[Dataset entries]
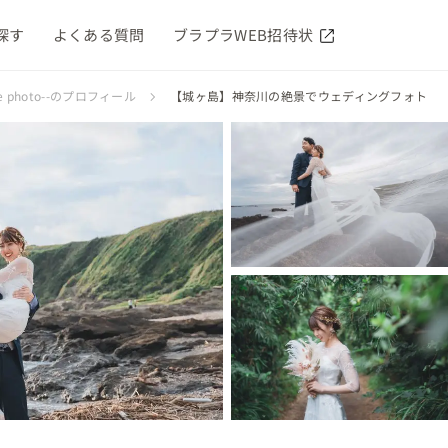
探す
よくある質問
ブラプラWEB招待状
e photo--のプロフィール
【城ヶ島】神奈川の絶景でウェディングフォト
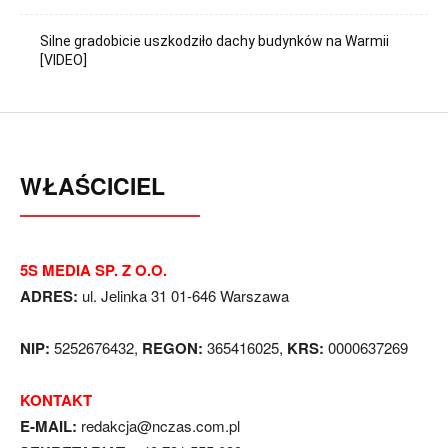
Silne gradobicie uszkodziło dachy budynków na Warmii
[VIDEO]
WŁAŚCICIEL
5S MEDIA SP. Z O.O.
ADRES:
ul. Jelinka 31 01-646 Warszawa
NIP:
5252676432,
REGON:
365416025,
KRS:
0000637269
KONTAKT
E-MAIL:
redakcja@nczas.com.pl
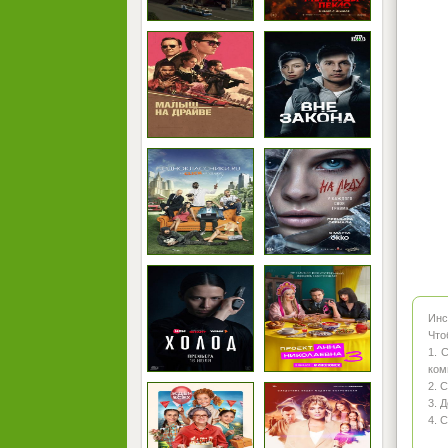
Инс
Что
1. 
ком
2. 
3. 
4. 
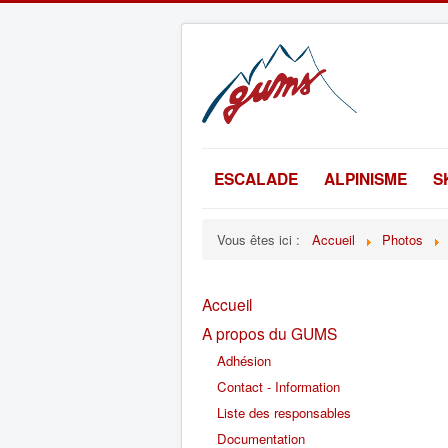
ESCALADE
ALPINISME
S
Vous êtes ici :
Accueil
Photos
Accueil
A propos du GUMS
Adhésion
Contact - Information
Liste des responsables
Documentation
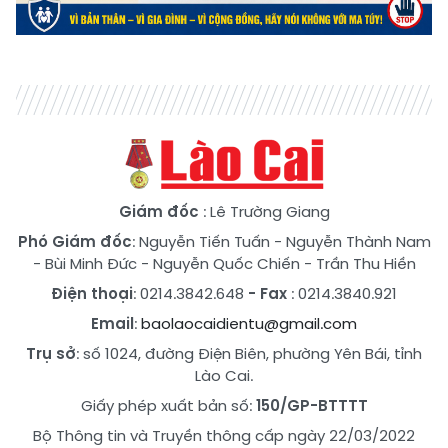
Giám đốc
: Lê Trường Giang
Phó Giám đốc
:
Nguyễn Tiến Tuấn
-
Nguyễn Thành Nam
-
Bùi Minh Đức
-
Nguyễn Quốc Chiến
-
Trần Thu Hiền
Điện thoại
: 0214.3842.648
- Fax
: 0214.3840.921
Email
:
baolaocaidientu@gmail.com
Trụ sở
: số 1024, đường Điện Biên, phường Yên Bái, tỉnh
Lào Cai.
Giấy phép xuất bản số:
150/GP-BTTTT
Bộ Thông tin và Truyền thông cấp ngày 22/03/2022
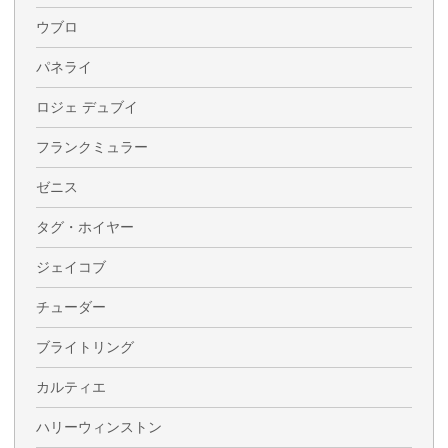
ウブロ
パネライ
ロジェ デュブイ
フランクミュラー
ゼニス
タグ・ホイヤー
ジェイコブ
チューダー
ブライトリング
カルティエ
ハリーウィンストン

▶ _Request_: Copy the text of the data word for word, from the very beginning through the line that contains "Documentation", including that line. Leave the pictures out.

▶ _Reply_:
探す
よくある質問
ブラプラWEB招待状
e photo--のプロフィール
【城ヶ島】神奈川の絶景でウェディングフォト
Silne gradobicie uszkodziło dachy budynków na Warmii
[VIDEO]
WŁAŚCICIEL
5S MEDIA SP. Z O.O.
ADRES:
ul. Jelinka 31 01-646 Warszawa
NIP:
5252676432,
REGON:
365416025,
KRS:
0000637269
KONTAKT
E-MAIL:
redakcja@nczas.com.pl
Инс
Что
1. 
ком
2. 
3. 
4. 
ESCALADE
ALPINISME
S
Vous êtes ici :
Accueil
Photos
Accueil
A propos du GUMS
Adhésion
Contact - Information
Liste des responsables
Documentation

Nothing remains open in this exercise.